YOUR GOAL →
All that should be output is the block of lines below from the line with "left ankle: (424, 554)" to the line with "right shoulder: (569, 266)", both included, exactly as written.

** DATA TO EXAMINE follows **

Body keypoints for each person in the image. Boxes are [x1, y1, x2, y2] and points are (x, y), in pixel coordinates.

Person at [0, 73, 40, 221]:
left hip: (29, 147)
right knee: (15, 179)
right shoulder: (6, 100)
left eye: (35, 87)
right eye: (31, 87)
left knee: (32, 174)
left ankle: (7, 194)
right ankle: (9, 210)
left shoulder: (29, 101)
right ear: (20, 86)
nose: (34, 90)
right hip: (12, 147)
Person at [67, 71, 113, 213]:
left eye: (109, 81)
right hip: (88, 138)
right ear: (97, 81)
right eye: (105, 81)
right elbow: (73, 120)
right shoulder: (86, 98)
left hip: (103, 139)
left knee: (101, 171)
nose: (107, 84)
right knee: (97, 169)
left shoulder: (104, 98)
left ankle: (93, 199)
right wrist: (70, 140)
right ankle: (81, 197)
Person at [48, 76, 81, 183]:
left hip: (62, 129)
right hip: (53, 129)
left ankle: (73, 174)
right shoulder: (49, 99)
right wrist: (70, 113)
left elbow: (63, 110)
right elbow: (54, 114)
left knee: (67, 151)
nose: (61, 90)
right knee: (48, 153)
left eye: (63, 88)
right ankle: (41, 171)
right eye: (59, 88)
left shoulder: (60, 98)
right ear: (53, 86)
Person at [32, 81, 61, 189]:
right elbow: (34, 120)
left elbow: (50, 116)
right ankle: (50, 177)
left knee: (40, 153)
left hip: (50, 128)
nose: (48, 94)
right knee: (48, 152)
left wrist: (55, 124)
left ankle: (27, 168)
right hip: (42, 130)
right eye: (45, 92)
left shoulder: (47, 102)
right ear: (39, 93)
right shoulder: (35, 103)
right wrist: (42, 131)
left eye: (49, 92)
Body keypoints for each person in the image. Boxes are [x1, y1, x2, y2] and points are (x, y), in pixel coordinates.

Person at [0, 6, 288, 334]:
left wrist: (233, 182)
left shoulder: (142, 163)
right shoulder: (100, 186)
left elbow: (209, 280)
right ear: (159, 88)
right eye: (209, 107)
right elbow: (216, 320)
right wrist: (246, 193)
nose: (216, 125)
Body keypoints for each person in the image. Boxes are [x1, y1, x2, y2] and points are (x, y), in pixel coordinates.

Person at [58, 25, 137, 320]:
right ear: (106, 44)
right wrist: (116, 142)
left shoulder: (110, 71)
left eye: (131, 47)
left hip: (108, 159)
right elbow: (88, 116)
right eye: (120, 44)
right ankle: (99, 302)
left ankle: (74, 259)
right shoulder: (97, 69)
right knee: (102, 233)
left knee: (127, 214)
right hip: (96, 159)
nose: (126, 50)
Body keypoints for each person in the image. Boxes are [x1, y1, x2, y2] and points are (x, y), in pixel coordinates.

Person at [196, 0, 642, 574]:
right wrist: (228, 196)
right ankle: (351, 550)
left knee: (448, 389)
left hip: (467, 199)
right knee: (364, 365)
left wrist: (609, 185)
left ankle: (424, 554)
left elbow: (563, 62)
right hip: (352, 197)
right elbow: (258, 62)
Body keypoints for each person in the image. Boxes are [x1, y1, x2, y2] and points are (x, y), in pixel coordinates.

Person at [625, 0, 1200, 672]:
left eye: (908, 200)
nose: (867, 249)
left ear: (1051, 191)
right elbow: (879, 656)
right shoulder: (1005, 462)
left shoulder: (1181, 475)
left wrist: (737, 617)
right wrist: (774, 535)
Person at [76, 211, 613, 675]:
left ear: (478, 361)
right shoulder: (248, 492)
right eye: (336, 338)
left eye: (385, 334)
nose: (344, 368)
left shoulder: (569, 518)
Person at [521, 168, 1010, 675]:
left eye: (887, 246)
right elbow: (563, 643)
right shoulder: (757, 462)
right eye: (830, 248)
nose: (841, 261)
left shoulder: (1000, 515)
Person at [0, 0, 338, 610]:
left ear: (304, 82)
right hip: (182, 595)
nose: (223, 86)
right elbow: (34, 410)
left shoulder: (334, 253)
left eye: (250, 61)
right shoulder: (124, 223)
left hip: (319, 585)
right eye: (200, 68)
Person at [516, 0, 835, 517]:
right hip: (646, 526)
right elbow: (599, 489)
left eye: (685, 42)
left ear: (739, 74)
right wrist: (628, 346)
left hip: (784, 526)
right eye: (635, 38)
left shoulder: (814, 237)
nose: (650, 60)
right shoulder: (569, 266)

** End of DATA TO EXAMINE **
** DATA TO EXAMINE follows **

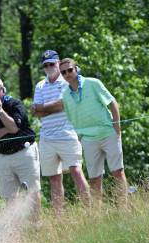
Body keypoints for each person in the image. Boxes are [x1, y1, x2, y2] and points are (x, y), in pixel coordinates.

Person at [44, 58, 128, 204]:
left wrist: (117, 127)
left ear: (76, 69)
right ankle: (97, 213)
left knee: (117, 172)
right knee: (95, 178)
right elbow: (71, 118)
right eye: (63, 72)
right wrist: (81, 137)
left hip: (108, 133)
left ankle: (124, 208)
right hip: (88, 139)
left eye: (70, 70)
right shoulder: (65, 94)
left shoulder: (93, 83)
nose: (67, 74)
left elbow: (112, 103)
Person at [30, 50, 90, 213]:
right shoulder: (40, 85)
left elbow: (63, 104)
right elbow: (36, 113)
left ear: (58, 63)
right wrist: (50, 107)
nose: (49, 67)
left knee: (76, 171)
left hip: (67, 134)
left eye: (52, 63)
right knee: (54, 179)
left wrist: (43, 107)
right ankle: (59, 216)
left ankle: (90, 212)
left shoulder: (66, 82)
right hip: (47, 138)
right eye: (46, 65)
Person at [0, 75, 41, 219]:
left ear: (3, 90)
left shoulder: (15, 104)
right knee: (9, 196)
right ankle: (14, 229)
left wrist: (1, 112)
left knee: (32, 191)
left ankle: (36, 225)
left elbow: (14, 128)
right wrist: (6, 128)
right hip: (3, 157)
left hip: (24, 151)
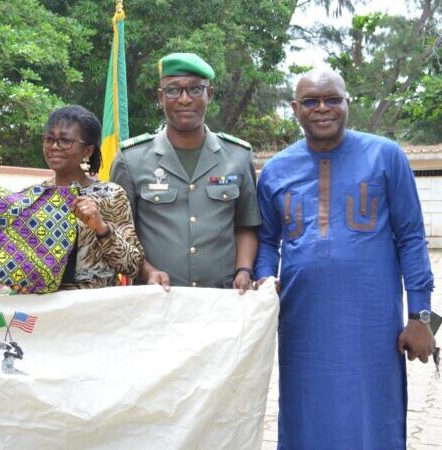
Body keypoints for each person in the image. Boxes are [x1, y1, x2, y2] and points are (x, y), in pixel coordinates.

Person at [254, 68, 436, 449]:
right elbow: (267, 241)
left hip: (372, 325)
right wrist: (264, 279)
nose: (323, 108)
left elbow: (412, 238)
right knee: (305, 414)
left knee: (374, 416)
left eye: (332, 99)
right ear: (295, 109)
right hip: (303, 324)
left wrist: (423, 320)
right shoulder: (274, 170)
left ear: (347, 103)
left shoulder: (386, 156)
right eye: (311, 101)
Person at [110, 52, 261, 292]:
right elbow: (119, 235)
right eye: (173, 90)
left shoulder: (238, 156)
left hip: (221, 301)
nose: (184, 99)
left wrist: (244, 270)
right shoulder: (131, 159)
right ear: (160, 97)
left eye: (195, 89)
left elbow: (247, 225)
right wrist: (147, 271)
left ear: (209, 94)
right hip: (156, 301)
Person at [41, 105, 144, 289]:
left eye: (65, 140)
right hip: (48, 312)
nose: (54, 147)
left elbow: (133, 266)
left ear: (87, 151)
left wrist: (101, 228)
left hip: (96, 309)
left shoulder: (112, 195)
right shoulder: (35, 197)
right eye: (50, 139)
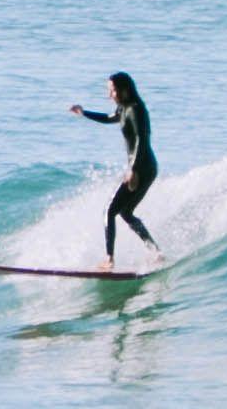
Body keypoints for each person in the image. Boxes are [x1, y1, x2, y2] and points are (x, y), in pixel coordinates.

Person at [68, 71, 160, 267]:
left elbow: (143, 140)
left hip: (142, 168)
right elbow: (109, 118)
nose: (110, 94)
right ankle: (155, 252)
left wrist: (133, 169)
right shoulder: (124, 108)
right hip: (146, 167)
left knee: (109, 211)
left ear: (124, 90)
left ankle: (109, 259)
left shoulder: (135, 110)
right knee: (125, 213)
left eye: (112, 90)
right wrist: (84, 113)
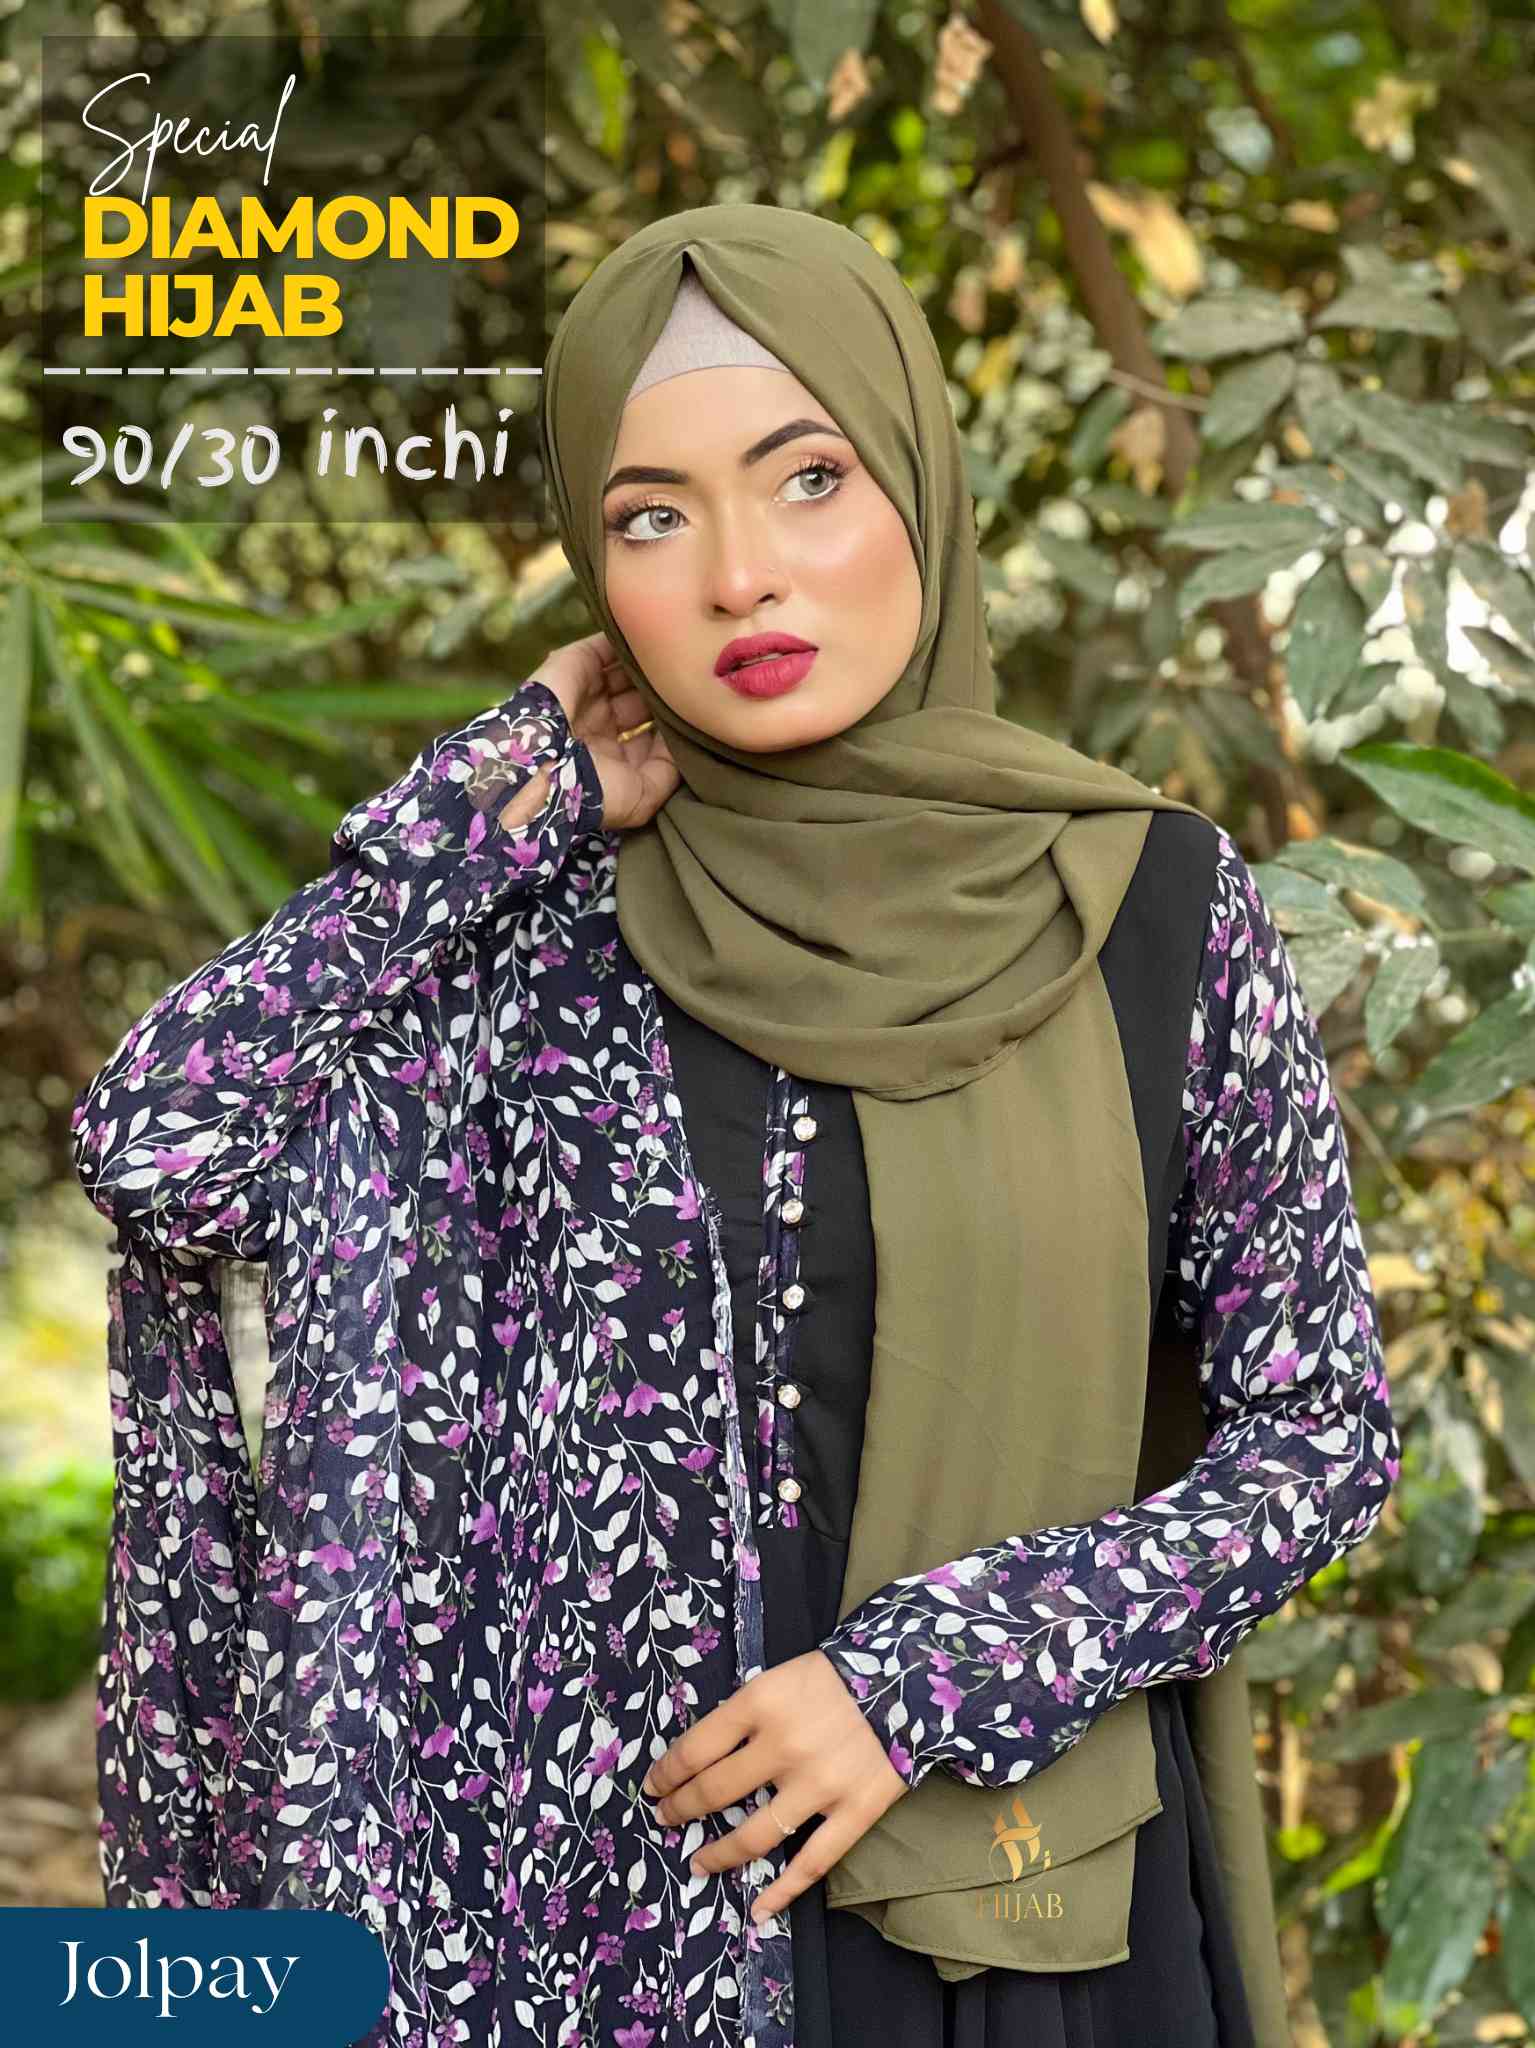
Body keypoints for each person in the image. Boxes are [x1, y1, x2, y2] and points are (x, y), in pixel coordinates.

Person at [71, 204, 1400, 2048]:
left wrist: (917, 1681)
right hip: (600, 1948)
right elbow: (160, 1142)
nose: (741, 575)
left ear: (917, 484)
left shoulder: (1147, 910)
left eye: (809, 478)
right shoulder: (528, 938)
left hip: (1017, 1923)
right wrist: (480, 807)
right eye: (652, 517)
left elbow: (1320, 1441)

** End of DATA TO EXAMINE **

RESPONSE BELOW →
left ankle: (424, 554)
left elbow: (563, 62)
right hip: (352, 197)
right elbow: (258, 62)
Body keypoints for each person in the image. Boxes are [x1, y1, x2, y2] and points are (x, y), in pixel coordinates.

Person at [625, 0, 1200, 672]:
left eye: (908, 200)
nose: (867, 249)
left ear: (1051, 191)
right elbow: (879, 656)
right shoulder: (1005, 462)
left shoulder: (1181, 475)
left wrist: (737, 617)
right wrist: (774, 535)
Person at [76, 211, 613, 675]:
left ear: (478, 361)
right shoulder: (248, 492)
right eye: (336, 338)
left eye: (385, 334)
nose: (344, 368)
left shoulder: (569, 518)
Person at [521, 168, 1010, 675]:
left eye: (887, 246)
right elbow: (563, 643)
right shoulder: (757, 462)
right eye: (830, 248)
nose: (841, 261)
left shoulder: (1000, 515)
Person at [0, 0, 338, 610]:
left ear: (304, 82)
right hip: (182, 595)
nose: (223, 86)
right elbow: (34, 410)
left shoulder: (334, 253)
left eye: (250, 61)
right shoulder: (124, 223)
left hip: (319, 585)
right eye: (200, 68)
Person at [516, 0, 835, 517]:
right hip: (646, 526)
right elbow: (599, 489)
left eye: (685, 42)
left ear: (739, 74)
right wrist: (628, 346)
left hip: (784, 526)
right eye: (635, 38)
left shoulder: (814, 237)
nose: (650, 60)
right shoulder: (569, 266)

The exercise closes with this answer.